Concours musicaux entre dieux

Les dieux musiciens se défiaient souvent les uns les autres dans des concours de virtuosité qui finissaient parfois par coûter la vie au perdant. Nous avons déjà vu avec quelle cruauté les Muses avaient châtié leurs adversaires, les Sirènes, qui avaient eu l’audace de concourir avec elles.

C’est avec une même cruauté qu’Apollon punit Marsyas lorsque celui-ci se vanta d’être meilleur musicien que lui. Le dieu accepta de concourir avec lui, il vainquit l’arrogant silène et en guise de punition l’écorcha vif !

C’est de bien meilleure grâce que ce même dieu accepta de relever le défi que lui proposait Pan. Les deux dieux concoururent en présence de juges. Apollon jouait de la lyre, Pan de la syrinx et les juges déclarèrent Apollon vainqueur.

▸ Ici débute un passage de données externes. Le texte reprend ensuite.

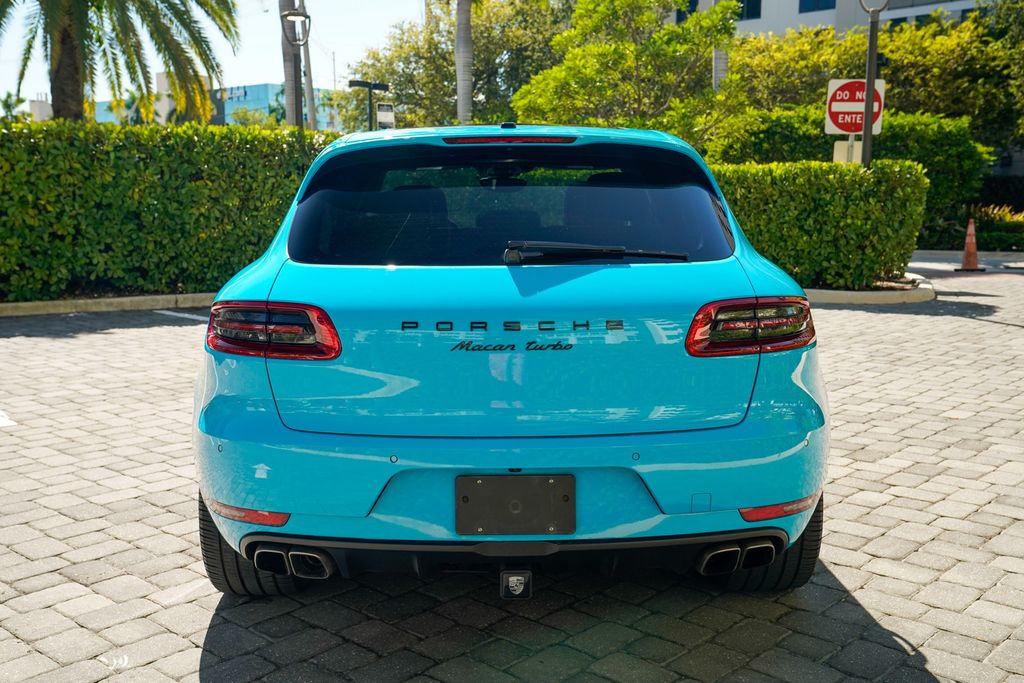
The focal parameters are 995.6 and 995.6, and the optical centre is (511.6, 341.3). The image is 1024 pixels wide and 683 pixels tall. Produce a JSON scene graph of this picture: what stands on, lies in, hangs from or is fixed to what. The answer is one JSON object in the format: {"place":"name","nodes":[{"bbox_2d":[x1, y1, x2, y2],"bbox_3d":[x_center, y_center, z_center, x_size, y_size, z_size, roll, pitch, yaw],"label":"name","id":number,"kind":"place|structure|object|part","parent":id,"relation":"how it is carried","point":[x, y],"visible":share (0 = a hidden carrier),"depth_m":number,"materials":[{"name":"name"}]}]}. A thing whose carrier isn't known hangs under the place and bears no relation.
{"place":"outdoors","nodes":[
{"label":"outdoors","id":0,"kind":"place"},
{"bbox_2d":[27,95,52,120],"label":"building","id":1,"kind":"structure","parent":0,"point":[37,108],"materials":[{"name":"white"}]},
{"bbox_2d":[0,0,422,104],"label":"sky","id":2,"kind":"structure","parent":0,"point":[203,12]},
{"bbox_2d":[97,78,344,130],"label":"blue building","id":3,"kind":"structure","parent":0,"point":[271,86],"materials":[{"name":"blue"}]},
{"bbox_2d":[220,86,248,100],"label":"building sign","id":4,"kind":"object","parent":3,"relation":"attached to","point":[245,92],"visible":0.7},
{"bbox_2d":[0,256,1022,682],"label":"brick pavement","id":5,"kind":"structure","parent":0,"point":[217,628],"materials":[{"name":"brick"}]},
{"bbox_2d":[0,410,16,427],"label":"parking line","id":6,"kind":"object","parent":5,"relation":"on","point":[1,423],"visible":0.99,"depth_m":5.41,"materials":[{"name":"white paint"}]},
{"bbox_2d":[0,292,214,316],"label":"curb","id":7,"kind":"structure","parent":5,"relation":"on","point":[83,307],"depth_m":10.51,"materials":[{"name":"grey concrete"}]},
{"bbox_2d":[153,309,211,321],"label":"parking line","id":8,"kind":"object","parent":5,"relation":"on","point":[185,315],"visible":0.74,"depth_m":10.14,"materials":[{"name":"white paint"}]},
{"bbox_2d":[193,124,829,595],"bbox_3d":[-0.017,-0.219,4.766,1.870,1.455,4.594,0,9,0],"label":"car","id":9,"kind":"object","parent":5,"relation":"on","point":[213,379],"visible":0.98,"depth_m":2.94,"materials":[{"name":"blue metal"}]},
{"label":"tire","id":10,"kind":"part","parent":9,"relation":"part of","materials":[{"name":"black rubber"}]},
{"label":"taillight","id":11,"kind":"part","parent":9,"relation":"part of","materials":[{"name":"red plastic"}]},
{"label":"bumper","id":12,"kind":"part","parent":9,"relation":"part of","materials":[{"name":"blue plastic"}]},
{"label":"window","id":13,"kind":"part","parent":9,"relation":"part of","materials":[{"name":"black glass"}]},
{"bbox_2d":[455,473,575,534],"bbox_3d":[0.008,0.466,2.803,0.351,0.185,0.077,0,9,0],"label":"license plate holder","id":14,"kind":"object","parent":9,"relation":"attached to","point":[489,486],"visible":0.98,"depth_m":2.80,"materials":[{"name":"black plastic"}]},
{"bbox_2d":[499,566,532,598],"bbox_3d":[0.014,0.655,2.948,0.095,0.142,0.358,0,9,0],"label":"tow hitch","id":15,"kind":"object","parent":9,"relation":"attached to","point":[509,572],"visible":0.82,"depth_m":2.82,"materials":[{"name":"black metal"}]},
{"label":"taillight","id":16,"kind":"part","parent":9,"relation":"part of","materials":[{"name":"red plastic"}]},
{"label":"tire","id":17,"kind":"part","parent":9,"relation":"part of","materials":[{"name":"black rubber"}]},
{"bbox_2d":[801,274,935,304],"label":"curb","id":18,"kind":"structure","parent":5,"relation":"on","point":[818,291],"depth_m":10.76,"materials":[{"name":"grey concrete"}]},
{"bbox_2d":[956,218,984,271],"bbox_3d":[6.898,-1.455,14.963,0.388,0.783,0.407,1,9,10],"label":"traffic cone","id":19,"kind":"object","parent":5,"relation":"on","point":[966,247],"visible":0.99,"depth_m":14.92,"materials":[{"name":"orange plastic"}]},
{"bbox_2d":[665,0,990,40],"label":"building","id":20,"kind":"structure","parent":0,"point":[810,22],"materials":[{"name":"grey paint"}]},
{"bbox_2d":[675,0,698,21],"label":"window","id":21,"kind":"structure","parent":20,"relation":"in","point":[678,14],"depth_m":34.47,"materials":[{"name":"blue glass"}]},
{"bbox_2d":[735,0,761,20],"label":"window","id":22,"kind":"structure","parent":20,"relation":"in","point":[754,10],"depth_m":37.78,"materials":[{"name":"blue glass"}]},
{"bbox_2d":[798,0,835,12],"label":"window","id":23,"kind":"structure","parent":20,"relation":"in","point":[818,0],"depth_m":37.61,"materials":[{"name":"blue glass"}]},
{"bbox_2d":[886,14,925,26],"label":"window","id":24,"kind":"structure","parent":20,"relation":"in","point":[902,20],"depth_m":34.09,"materials":[{"name":"blue glass"}]},
{"bbox_2d":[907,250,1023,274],"label":"sidewalk","id":25,"kind":"structure","parent":0,"point":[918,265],"materials":[{"name":"grey concrete"}]},
{"label":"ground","id":26,"kind":"structure","parent":0},
{"bbox_2d":[0,91,27,121],"label":"palm tree","id":27,"kind":"object","parent":26,"relation":"on","point":[7,102],"visible":0.42,"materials":[{"name":"green plant"}]},
{"bbox_2d":[0,0,241,125],"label":"palm tree","id":28,"kind":"object","parent":26,"relation":"on","point":[61,68],"visible":0.96,"depth_m":17.40,"materials":[{"name":"plant"}]},
{"bbox_2d":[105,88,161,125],"label":"palm tree","id":29,"kind":"object","parent":26,"relation":"on","point":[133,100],"visible":0.34,"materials":[{"name":"green plant"}]},
{"bbox_2d":[0,119,334,301],"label":"hedge","id":30,"kind":"object","parent":26,"relation":"on","point":[163,142],"visible":0.83,"depth_m":11.53,"materials":[{"name":"green plant"}]},
{"bbox_2d":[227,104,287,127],"label":"tree","id":31,"kind":"object","parent":26,"relation":"on","point":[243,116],"visible":0.4,"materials":[{"name":"green plant"}]},
{"bbox_2d":[278,0,302,128],"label":"palm trunk","id":32,"kind":"object","parent":26,"relation":"on","point":[291,80],"visible":0.51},
{"bbox_2d":[280,1,312,129],"bbox_3d":[-3.545,-3.624,16.631,0.582,4.183,0.602,0,9,0],"label":"street lamp","id":33,"kind":"object","parent":26,"relation":"on","point":[303,16],"visible":0.65,"depth_m":16.45,"materials":[{"name":"metal"}]},
{"bbox_2d":[300,11,316,129],"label":"pole","id":34,"kind":"object","parent":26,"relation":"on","point":[307,88],"visible":0.57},
{"bbox_2d":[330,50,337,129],"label":"utility pole","id":35,"kind":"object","parent":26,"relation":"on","point":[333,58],"visible":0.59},
{"bbox_2d":[347,79,389,129],"bbox_3d":[-3.123,-3.857,22.125,1.004,3.651,0.362,0,9,0],"label":"street lamp","id":36,"kind":"object","parent":26,"relation":"on","point":[369,86],"visible":0.52,"depth_m":21.86,"materials":[{"name":"black metal"}]},
{"bbox_2d":[375,101,394,128],"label":"small sign","id":37,"kind":"object","parent":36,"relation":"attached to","point":[379,106],"visible":0.7,"depth_m":18.73,"materials":[{"name":"white"}]},
{"bbox_2d":[345,0,571,131],"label":"tree","id":38,"kind":"object","parent":26,"relation":"on","point":[451,74],"visible":0.66,"depth_m":31.47,"materials":[{"name":"green plant"}]},
{"bbox_2d":[455,0,473,126],"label":"palm trunk","id":39,"kind":"object","parent":26,"relation":"on","point":[459,90],"visible":0.82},
{"bbox_2d":[510,0,745,144],"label":"tree","id":40,"kind":"object","parent":26,"relation":"on","point":[586,58],"visible":0.89,"depth_m":19.11,"materials":[{"name":"green plant"}]},
{"bbox_2d":[711,0,728,89],"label":"palm trunk","id":41,"kind":"object","parent":26,"relation":"on","point":[722,64],"visible":0.32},
{"bbox_2d":[708,159,926,288],"bbox_3d":[2.957,-1.442,12.168,3.946,1.529,1.753,0,9,0],"label":"hedge","id":42,"kind":"object","parent":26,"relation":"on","point":[830,184],"visible":0.7,"depth_m":11.61,"materials":[{"name":"green plant"}]},
{"bbox_2d":[707,108,984,239],"bbox_3d":[5.708,-2.899,18.228,5.419,2.682,1.979,0,9,0],"label":"hedge","id":43,"kind":"object","parent":26,"relation":"on","point":[932,146],"visible":0.43,"depth_m":17.64,"materials":[{"name":"green plant"}]},
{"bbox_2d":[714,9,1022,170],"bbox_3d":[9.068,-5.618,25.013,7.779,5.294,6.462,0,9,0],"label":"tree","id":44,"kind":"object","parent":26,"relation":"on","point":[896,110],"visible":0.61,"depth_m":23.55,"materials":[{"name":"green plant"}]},
{"bbox_2d":[858,0,889,166],"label":"lamp post","id":45,"kind":"object","parent":26,"relation":"on","point":[868,86],"visible":0.63,"depth_m":12.43,"materials":[{"name":"metal"}]},
{"bbox_2d":[832,138,862,163],"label":"small sign","id":46,"kind":"object","parent":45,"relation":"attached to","point":[836,146],"visible":0.42,"depth_m":12.85,"materials":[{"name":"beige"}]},
{"bbox_2d":[826,78,885,134],"bbox_3d":[4.569,-3.080,13.140,0.964,0.795,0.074,0,9,0],"label":"sign","id":47,"kind":"object","parent":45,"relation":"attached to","point":[852,108],"visible":0.73,"depth_m":13.11,"materials":[{"name":"red metal"}]},
{"bbox_2d":[970,204,1023,251],"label":"shrub","id":48,"kind":"object","parent":26,"relation":"on","point":[984,220],"visible":0.64,"depth_m":18.95,"materials":[{"name":"green plant"}]},
{"bbox_2d":[975,0,1023,165],"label":"tree","id":49,"kind":"object","parent":26,"relation":"on","point":[998,16],"visible":0.76,"depth_m":24.51,"materials":[{"name":"green plant"}]},
{"bbox_2d":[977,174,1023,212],"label":"shrub","id":50,"kind":"object","parent":26,"relation":"on","point":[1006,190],"visible":0.58,"depth_m":26.30,"materials":[{"name":"green plant"}]}
]}

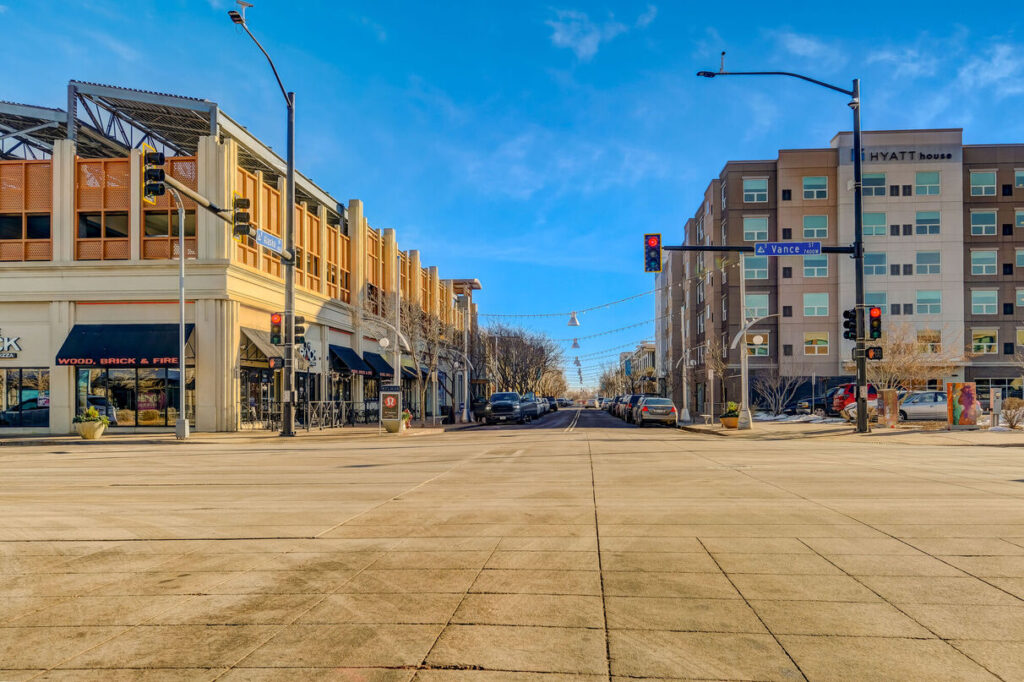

En principe, le dieu aurait donc dû être content du résultat, mais il était furieux parce que le roi Midas avait voté pour Pan ! C’est pourquoi il le punit d’avoir eu l’audace de douter de lui et le gratifia de magnifiques oreilles d’âne !

Marsyas joue de la cithare, assis sous un palmier, dans le sanctuaire d’Apollon. Athéna est debout devant lui. Légèrement sur la droite, Apollon lui-même et Artémis semblent suivre le récital avec intérêt. Vase à figures rouges. Vers 410 av. J.-C. - Ruvo, Museo Jatta.